About this task:
When the line containing "0: (912, 502, 13.20)" appears in the entries below, begin printing there and stop after the line containing "22: (653, 455, 14.79)"; print each of those lines exactly and no other line.

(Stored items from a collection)
╔══
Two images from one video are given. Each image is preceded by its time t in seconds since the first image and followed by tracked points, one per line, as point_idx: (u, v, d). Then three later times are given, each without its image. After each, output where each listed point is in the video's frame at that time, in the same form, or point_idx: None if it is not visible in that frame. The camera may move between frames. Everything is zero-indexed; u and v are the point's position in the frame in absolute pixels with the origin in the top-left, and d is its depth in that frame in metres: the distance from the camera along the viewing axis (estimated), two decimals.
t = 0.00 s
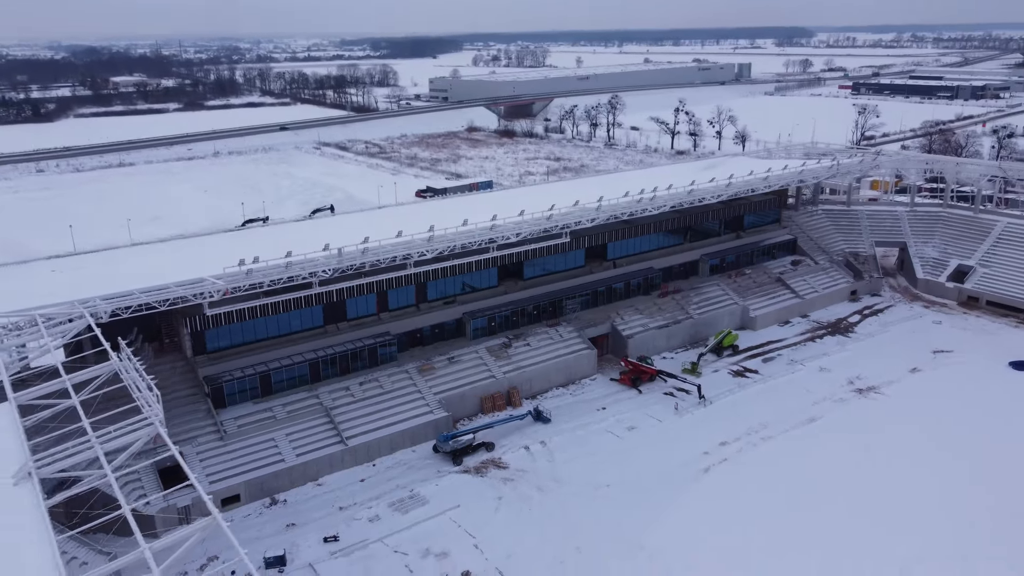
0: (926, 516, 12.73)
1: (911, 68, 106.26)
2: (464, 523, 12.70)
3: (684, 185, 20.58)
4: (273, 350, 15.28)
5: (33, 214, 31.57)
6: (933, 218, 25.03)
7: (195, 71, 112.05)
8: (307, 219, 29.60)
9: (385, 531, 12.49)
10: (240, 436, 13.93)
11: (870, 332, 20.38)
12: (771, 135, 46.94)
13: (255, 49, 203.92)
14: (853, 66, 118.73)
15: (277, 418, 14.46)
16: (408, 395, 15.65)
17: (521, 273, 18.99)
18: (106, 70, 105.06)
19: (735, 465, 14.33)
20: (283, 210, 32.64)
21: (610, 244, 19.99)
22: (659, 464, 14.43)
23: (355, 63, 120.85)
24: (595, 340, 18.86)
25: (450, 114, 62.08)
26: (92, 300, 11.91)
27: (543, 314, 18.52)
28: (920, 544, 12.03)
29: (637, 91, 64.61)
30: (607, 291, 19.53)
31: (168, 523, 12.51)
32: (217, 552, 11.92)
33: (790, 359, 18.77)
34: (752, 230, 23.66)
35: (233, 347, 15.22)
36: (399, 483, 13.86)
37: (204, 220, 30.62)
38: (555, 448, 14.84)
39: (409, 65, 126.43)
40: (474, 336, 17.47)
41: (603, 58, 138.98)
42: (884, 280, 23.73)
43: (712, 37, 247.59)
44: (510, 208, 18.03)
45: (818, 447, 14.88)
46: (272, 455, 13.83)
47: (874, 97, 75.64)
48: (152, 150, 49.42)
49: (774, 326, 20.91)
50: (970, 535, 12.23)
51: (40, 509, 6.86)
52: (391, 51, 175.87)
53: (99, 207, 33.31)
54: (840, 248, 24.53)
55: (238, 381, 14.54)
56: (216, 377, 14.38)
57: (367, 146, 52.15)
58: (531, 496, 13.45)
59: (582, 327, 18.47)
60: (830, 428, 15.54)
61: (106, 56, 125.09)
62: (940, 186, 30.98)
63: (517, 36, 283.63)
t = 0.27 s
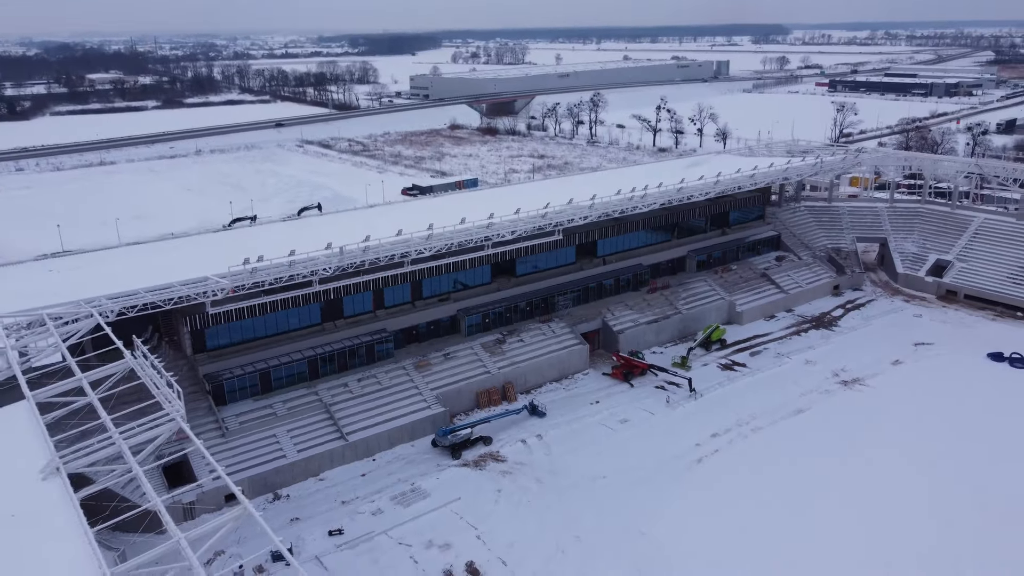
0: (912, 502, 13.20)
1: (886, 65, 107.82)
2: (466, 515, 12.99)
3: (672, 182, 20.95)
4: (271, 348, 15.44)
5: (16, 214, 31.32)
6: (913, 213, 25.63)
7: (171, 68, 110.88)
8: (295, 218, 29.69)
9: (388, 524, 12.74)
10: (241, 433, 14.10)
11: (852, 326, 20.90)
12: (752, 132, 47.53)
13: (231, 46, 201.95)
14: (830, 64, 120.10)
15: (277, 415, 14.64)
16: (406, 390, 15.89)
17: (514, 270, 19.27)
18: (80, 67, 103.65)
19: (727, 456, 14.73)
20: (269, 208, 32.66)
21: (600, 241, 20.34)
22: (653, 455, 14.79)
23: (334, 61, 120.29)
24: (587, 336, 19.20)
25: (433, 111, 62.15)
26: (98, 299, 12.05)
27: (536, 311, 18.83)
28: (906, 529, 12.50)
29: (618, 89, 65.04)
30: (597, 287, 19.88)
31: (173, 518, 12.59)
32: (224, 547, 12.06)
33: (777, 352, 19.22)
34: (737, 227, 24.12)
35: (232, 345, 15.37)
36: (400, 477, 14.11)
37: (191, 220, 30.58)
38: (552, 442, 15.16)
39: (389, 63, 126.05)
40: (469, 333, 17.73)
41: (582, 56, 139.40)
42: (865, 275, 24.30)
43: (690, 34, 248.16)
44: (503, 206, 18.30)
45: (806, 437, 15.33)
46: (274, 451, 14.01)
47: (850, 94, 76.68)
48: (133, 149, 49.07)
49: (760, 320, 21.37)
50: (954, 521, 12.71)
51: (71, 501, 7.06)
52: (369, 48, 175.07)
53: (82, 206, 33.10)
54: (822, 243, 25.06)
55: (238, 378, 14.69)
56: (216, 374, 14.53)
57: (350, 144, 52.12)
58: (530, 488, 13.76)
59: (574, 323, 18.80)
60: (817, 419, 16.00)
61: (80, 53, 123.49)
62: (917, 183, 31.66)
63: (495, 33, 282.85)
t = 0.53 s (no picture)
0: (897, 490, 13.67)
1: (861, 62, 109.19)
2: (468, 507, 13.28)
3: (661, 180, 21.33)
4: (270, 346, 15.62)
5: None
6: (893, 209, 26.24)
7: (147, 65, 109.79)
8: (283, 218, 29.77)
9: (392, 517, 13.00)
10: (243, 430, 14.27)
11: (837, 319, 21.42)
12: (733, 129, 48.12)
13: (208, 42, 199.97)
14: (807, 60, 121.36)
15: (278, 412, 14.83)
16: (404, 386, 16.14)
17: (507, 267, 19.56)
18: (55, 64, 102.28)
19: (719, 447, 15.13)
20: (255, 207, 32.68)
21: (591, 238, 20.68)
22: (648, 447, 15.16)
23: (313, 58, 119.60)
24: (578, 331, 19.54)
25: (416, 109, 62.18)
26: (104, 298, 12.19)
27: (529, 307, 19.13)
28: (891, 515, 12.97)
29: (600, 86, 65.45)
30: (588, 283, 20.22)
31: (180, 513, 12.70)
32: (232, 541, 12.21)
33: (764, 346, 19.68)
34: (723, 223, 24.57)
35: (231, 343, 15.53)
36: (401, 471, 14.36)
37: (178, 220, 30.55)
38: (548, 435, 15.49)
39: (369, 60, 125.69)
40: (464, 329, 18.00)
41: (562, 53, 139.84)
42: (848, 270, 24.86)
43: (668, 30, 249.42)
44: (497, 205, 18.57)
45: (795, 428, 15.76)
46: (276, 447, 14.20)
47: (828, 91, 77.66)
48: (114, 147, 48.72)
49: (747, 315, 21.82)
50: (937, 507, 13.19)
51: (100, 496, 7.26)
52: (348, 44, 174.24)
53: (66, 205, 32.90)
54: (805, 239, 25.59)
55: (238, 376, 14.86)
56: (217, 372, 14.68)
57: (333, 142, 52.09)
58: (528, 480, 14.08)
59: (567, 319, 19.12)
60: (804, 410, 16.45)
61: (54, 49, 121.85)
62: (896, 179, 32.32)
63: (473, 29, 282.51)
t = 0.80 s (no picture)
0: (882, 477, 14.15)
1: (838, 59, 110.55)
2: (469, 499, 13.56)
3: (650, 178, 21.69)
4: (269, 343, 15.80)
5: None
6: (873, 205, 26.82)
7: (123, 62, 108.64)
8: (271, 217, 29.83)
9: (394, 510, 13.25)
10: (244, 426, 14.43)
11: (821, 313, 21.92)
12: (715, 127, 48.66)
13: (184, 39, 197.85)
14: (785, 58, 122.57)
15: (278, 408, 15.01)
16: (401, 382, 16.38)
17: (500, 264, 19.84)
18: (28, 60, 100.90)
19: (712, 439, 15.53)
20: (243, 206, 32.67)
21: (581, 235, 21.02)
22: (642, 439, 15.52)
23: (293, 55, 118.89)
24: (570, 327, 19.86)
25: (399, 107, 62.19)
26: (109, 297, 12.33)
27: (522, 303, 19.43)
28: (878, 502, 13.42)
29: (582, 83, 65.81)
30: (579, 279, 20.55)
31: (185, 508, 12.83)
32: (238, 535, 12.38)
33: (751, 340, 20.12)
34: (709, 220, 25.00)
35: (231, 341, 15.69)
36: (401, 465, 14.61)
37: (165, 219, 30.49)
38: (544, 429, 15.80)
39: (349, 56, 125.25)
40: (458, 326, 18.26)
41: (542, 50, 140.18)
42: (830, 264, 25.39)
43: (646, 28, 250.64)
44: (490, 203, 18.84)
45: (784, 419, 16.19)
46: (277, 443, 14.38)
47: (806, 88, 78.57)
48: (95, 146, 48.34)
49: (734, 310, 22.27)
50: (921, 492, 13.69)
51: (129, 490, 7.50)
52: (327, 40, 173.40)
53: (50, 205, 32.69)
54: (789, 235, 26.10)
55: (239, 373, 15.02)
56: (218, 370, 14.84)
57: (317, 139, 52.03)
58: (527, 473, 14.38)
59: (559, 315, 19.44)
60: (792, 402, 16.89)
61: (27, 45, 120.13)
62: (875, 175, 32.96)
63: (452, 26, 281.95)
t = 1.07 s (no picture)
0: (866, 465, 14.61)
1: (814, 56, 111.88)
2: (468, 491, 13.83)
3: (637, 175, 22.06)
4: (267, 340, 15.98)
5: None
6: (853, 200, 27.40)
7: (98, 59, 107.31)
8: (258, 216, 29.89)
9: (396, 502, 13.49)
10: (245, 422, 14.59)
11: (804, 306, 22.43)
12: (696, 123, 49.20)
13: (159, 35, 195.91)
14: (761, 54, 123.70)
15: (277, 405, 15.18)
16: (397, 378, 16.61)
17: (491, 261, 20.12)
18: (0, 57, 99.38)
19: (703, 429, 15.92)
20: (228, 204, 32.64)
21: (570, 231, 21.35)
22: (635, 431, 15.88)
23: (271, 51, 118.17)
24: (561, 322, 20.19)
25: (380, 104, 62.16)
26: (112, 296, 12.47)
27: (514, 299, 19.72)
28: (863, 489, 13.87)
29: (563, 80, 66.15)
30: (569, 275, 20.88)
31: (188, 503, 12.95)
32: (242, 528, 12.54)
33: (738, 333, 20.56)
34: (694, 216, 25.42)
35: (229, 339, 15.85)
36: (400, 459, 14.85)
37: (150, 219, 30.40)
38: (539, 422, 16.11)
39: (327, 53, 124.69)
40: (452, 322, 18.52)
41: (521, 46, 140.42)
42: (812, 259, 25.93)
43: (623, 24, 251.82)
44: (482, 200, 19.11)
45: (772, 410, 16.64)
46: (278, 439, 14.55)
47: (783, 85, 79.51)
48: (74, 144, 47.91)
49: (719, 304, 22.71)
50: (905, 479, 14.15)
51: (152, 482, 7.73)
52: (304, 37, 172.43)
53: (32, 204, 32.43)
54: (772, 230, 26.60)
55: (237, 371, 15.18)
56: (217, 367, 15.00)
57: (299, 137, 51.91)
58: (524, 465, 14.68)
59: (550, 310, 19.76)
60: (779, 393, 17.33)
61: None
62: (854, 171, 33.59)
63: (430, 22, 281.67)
╚══
Solution to this task:
0: (912, 502, 13.20)
1: (886, 65, 107.82)
2: (466, 515, 12.99)
3: (672, 182, 20.95)
4: (271, 348, 15.44)
5: (16, 214, 31.32)
6: (913, 213, 25.63)
7: (171, 68, 110.88)
8: (295, 218, 29.69)
9: (388, 524, 12.74)
10: (241, 433, 14.10)
11: (852, 326, 20.90)
12: (752, 132, 47.53)
13: (231, 46, 201.95)
14: (830, 64, 120.10)
15: (277, 415, 14.64)
16: (406, 390, 15.89)
17: (514, 270, 19.27)
18: (80, 67, 103.65)
19: (727, 456, 14.73)
20: (269, 208, 32.66)
21: (600, 241, 20.34)
22: (653, 455, 14.79)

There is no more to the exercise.